THE PROBLEM:
The required answer is every line of the data containing the word "Cason".

------------------------------------------------

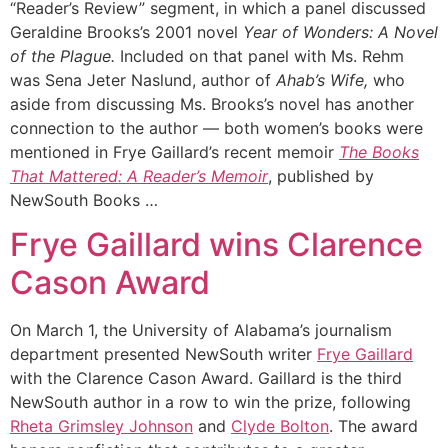
“Reader’s Review” segment, in which a panel discussed
Geraldine Brooks’s 2001 novel
Year of Wonders: A Novel
of the Plague.
Included on that panel with Ms. Rehm
was Sena Jeter Naslund, author of
Ahab’s Wife,
who
aside from discussing Ms. Brooks’s novel has another
connection to the author — both women’s books were
mentioned in Frye Gaillard’s recent memoir
The Books
That Mattered: A Reader’s Memoir
, published by
NewSouth Books …
Frye Gaillard wins Clarence
Cason Award
On March 1, the University of Alabama’s journalism
department presented NewSouth writer
Frye Gaillard
with the Clarence Cason Award. Gaillard is the third
NewSouth author in a row to win the prize, following
Rheta Grimsley Johnson
and
Clyde Bolton
. The award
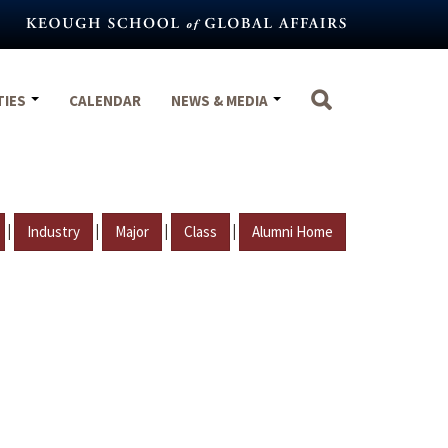
TIES
CALENDAR
NEWS & MEDIA
|
|
|
|
Industry
Major
Class
Alumni Home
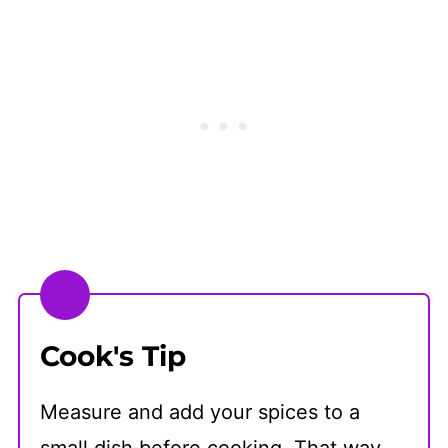
Cook's Tip
Measure and add your spices to a
small dish before cooking. That way,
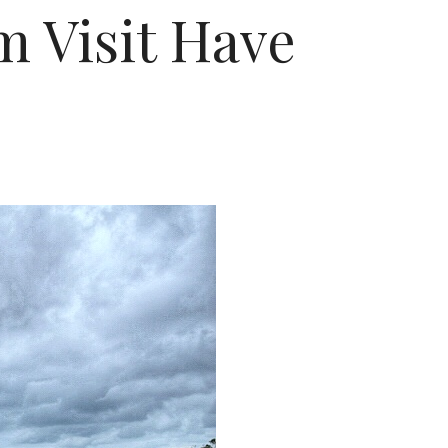
 Visit Have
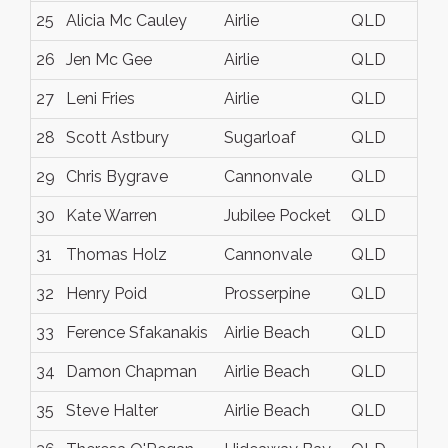
25
Alicia Mc Cauley
Airlie
QLD
26
Jen Mc Gee
Airlie
QLD
27
Leni Fries
Airlie
QLD
28
Scott Astbury
Sugarloaf
QLD
29
Chris Bygrave
Cannonvale
QLD
30
Kate Warren
Jubilee Pocket
QLD
31
Thomas Holz
Cannonvale
QLD
32
Henry Poid
Prosserpine
QLD
33
Ference Sfakanakis
Airlie Beach
QLD
34
Damon Chapman
Airlie Beach
QLD
35
Steve Halter
Airlie Beach
QLD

------------------------------------------------

TASK OUTPUT:
Cason Award
with the Clarence Cason Award. Gaillard is the third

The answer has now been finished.